◆ Text to read ◆
= = = = = = =
The relations of the colonists to the Indians were threefold: they traded with the Indians, they fought with them, and they preached the gospel to them. The early settlers carried on trade with the natives, because it was profitable, and because it was often necessary, in keeping the colonists from starvation. They sought from pure and honest motives to convert the red men to Christianity. The people of Massachusetts were foremost in this laudable ambition. The Reverend John Eliot, the Apostle to the Indians, labored for many years to give them the gospel, and translated the Bible into their language.1 Eliot was assisted by many others, and many of the dusky inhabitants of the forest learned to bow down to the Christian's God. Nevertheless, conflict between the white men and the Indians was at times inevitable. The Indian could not understand the perpetual obligations of a treaty, nor could he discriminate between the honest settler who sought only to do him good, and the conscienceless trader who defrauded him. Hence the two races were embroiled in wars from time to time, until the stronger race finally triumphed over the weaker, and took sole possession of the land. No other result, indeed, was possible. The two races were so unlike in their aspirations and their capacity for civilization that they could not dwell together, and barbarism fell before the onmarch of civilization.
Philip was the son of Massasoit, chief of the Wampanoags, who had made a treaty of friendship with the Pilgrims of Plymouth soon after their landing. This treaty had been faithfully kept for fifty years, but soon after the death of the aged chief, Philip and his tribe became estranged from the white settlers and began to prepare for war. No particular cause for the war that ensured is known. It was apparently a spontaneous outburst, rather than the result of a conspiracy of the Indians. It is supposed that the Indians, seeing the gradual encroachment of the white men upon the lands of their fathers, determined to drive the intruders from the country.
The war began with an Indian attack on the town of Swansea, in which several men, women, and children were killed. The cry of alarm instantly spread throughout the colonies and the effect was immediate. Three hours after the messenger had reached Boston a body of men was on the march from that city toward the Indian country. Other towns responded with equal vigor, and ere many days the New England forest range with the crack of the musket and the war whoop of the savage. Had the Indians met their civilized foe in open battle they would soon have been annihilated; but their method was to attack the lonely farmhouse, the unprotected settlement, or to creep by stealth at dead of night upon the sleeping hamlet and with fiendish yells to fall upon their victims with the tomahawk.
= = = = = = =
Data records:
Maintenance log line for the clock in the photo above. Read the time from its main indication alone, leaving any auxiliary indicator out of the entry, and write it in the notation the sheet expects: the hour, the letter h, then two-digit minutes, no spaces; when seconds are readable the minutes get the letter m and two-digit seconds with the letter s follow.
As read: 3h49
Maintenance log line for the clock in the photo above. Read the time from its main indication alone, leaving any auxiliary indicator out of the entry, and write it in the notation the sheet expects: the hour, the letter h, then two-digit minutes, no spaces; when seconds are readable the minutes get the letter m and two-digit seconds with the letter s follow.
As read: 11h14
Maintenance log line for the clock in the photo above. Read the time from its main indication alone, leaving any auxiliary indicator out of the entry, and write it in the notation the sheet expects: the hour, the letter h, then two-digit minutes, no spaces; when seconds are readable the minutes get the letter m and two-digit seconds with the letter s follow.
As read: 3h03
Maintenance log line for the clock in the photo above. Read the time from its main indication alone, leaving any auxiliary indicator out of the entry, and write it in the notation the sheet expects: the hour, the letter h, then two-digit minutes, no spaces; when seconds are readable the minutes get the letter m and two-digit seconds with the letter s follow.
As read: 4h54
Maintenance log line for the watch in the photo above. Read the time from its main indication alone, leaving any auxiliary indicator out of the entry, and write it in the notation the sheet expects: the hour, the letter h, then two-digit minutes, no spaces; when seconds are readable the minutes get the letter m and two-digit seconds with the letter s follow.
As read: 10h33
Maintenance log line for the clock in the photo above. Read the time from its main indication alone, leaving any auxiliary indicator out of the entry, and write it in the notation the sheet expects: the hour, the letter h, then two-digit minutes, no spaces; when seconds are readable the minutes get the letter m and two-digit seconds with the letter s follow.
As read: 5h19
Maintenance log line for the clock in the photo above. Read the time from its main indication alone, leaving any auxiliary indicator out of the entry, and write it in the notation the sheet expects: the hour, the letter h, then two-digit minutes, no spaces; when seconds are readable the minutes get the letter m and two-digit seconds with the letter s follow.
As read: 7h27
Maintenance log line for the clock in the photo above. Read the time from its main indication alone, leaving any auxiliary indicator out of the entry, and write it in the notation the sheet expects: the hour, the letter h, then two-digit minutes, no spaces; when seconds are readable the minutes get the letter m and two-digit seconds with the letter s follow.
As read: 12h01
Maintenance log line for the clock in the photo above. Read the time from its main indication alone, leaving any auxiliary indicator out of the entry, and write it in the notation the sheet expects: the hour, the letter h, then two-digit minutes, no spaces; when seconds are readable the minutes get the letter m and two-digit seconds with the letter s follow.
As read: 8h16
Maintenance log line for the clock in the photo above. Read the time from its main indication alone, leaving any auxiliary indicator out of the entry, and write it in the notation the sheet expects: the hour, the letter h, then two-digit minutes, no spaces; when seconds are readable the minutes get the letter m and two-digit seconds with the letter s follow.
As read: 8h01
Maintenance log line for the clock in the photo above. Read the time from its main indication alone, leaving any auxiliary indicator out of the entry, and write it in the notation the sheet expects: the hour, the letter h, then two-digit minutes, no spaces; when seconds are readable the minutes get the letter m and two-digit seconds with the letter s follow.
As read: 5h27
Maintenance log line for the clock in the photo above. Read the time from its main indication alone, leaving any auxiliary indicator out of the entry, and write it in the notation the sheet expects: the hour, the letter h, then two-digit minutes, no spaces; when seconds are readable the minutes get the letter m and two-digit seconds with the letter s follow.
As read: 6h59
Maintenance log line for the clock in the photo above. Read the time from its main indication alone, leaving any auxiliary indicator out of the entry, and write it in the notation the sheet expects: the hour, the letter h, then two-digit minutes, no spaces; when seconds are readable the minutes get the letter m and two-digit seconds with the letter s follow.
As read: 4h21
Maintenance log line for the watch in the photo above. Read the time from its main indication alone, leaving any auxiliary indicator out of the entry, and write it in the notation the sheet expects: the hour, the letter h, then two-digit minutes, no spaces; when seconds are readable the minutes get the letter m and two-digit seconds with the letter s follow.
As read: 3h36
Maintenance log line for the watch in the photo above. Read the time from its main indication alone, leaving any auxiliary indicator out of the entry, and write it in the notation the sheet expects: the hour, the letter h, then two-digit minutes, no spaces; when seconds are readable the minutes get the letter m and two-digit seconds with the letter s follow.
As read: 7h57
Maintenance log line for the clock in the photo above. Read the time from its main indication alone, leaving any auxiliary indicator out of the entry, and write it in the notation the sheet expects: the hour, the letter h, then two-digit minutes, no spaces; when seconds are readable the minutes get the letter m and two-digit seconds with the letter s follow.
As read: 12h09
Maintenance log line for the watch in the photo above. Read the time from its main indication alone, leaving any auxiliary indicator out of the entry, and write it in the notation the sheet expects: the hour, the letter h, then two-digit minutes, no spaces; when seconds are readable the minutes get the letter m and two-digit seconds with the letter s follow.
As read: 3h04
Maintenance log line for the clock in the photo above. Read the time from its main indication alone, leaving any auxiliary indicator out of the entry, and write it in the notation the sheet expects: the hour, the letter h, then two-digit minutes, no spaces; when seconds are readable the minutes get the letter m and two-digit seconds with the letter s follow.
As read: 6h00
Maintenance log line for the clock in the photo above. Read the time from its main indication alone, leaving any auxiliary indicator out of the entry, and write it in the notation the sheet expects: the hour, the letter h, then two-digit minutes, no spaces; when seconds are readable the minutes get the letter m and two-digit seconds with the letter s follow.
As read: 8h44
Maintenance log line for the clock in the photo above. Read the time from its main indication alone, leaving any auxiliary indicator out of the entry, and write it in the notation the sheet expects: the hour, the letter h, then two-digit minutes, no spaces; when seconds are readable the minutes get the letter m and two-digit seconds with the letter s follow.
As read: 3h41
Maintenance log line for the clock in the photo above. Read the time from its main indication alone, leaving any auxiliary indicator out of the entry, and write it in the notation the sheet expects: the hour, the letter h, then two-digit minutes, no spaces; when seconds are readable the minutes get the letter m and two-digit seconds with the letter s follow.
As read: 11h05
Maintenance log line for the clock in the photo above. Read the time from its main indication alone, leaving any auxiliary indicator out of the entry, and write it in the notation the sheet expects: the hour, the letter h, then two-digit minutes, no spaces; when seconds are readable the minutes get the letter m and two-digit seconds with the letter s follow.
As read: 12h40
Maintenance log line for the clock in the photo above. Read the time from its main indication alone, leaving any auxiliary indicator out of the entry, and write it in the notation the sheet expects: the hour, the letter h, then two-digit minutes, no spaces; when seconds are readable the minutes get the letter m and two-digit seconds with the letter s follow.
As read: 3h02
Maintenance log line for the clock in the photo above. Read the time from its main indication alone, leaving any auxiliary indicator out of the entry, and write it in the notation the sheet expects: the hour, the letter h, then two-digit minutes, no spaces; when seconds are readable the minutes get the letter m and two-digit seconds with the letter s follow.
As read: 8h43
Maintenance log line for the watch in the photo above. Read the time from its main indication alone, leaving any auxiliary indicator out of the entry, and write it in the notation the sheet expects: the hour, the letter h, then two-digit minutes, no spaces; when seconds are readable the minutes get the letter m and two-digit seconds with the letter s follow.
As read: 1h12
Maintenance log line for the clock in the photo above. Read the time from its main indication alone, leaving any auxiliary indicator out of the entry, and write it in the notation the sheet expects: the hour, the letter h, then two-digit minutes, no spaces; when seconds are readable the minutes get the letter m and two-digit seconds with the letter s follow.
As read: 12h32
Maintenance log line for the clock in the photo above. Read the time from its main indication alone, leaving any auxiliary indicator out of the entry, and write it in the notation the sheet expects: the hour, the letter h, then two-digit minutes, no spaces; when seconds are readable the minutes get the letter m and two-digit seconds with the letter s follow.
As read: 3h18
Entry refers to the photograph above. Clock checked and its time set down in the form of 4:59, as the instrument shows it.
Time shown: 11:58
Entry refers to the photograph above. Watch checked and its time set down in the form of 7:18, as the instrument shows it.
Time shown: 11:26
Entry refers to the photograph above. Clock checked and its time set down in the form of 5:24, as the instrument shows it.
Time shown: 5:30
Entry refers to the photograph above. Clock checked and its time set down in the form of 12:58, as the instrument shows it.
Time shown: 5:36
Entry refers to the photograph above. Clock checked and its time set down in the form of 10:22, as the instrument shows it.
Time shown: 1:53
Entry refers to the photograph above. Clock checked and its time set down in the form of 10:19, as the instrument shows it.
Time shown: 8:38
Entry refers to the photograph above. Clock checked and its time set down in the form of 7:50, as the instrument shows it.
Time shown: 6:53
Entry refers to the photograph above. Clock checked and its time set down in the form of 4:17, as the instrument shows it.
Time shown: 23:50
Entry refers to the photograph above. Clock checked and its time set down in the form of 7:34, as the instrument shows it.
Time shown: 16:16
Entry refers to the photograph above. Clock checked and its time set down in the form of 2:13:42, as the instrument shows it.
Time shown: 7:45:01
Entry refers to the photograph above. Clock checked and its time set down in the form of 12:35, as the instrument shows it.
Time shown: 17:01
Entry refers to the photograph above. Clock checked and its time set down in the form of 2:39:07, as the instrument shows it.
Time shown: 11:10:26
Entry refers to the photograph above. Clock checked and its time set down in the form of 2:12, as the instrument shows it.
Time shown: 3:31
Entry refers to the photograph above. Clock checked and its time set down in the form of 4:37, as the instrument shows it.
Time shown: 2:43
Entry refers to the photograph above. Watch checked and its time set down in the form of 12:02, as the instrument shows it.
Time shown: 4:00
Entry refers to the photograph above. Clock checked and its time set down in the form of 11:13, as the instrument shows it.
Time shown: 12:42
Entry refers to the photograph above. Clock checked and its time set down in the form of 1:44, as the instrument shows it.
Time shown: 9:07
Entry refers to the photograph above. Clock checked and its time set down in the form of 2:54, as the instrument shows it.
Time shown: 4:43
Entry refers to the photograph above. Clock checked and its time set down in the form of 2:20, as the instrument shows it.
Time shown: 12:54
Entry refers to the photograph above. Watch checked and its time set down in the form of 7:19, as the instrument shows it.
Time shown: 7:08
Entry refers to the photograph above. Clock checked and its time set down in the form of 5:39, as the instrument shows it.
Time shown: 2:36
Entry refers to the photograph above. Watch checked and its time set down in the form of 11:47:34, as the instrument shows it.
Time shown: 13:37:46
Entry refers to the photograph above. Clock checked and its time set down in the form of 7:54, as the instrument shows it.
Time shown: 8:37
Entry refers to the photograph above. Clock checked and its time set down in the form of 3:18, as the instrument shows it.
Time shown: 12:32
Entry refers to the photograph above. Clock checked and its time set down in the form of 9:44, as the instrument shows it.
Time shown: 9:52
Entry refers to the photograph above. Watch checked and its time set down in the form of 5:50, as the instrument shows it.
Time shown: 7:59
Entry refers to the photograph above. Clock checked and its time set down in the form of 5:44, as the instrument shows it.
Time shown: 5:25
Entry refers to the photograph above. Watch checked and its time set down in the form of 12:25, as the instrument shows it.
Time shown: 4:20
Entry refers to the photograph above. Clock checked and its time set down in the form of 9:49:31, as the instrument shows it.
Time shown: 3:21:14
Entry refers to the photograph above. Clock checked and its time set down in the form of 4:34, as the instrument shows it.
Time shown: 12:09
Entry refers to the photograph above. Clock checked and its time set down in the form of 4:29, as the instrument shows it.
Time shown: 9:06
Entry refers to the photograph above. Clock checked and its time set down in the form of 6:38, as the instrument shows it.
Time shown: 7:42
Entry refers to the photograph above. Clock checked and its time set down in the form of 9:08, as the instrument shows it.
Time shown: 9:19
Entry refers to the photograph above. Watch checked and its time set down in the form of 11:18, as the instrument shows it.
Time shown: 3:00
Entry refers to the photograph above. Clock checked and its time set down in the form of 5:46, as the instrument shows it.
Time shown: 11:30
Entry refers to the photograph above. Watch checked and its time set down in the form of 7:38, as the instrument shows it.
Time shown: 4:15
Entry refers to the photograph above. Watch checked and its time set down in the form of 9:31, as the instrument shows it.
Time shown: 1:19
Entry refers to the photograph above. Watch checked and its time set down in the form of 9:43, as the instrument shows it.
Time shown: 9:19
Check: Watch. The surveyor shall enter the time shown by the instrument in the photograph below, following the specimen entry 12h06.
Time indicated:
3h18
= = = = = = =
◆ Work to complete ◆
a – Rewrite the paragraph of the passage on the colonists and the Indians that begins "Philip was the son of Massasoit" as a short bulleted list of its main facts.
b – Quote the passage on the colonists and the Indians between "Philip was the" and "from the country.", inclusive.
The data above stand apart from the passage on the colonists and the Indians.

◆ Task results ◆
a –
- Philip was the son of Massasoit, chief of the Wampanoags.
- Soon after the Pilgrims landed at Plymouth, Massasoit made a treaty of friendship with them, and it was faithfully kept for fifty years.
- Soon after Massasoit died, Philip and his tribe became estranged from the settlers and began preparing for war.
- No particular cause of the war is known. It appears to have been a spontaneous outburst rather than an Indian conspiracy.
- It is supposed that the Indians, seeing the settlers gradually encroach on their fathers' lands, resolved to drive them from the country.

b –
Philip was the son of Massasoit, chief of the Wampanoags, who had made a treaty of friendship with the Pilgrims of Plymouth soon after their landing. This treaty had been faithfully kept for fifty years, but soon after the death of the aged chief, Philip and his tribe became estranged from the white settlers and began to prepare for war. No particular cause for the war that ensured is known. It was apparently a spontaneous outburst, rather than the result of a conspiracy of the Indians. It is supposed that the Indians, seeing the gradual encroachment of the white men upon the lands of their fathers, determined to drive the intruders from the country.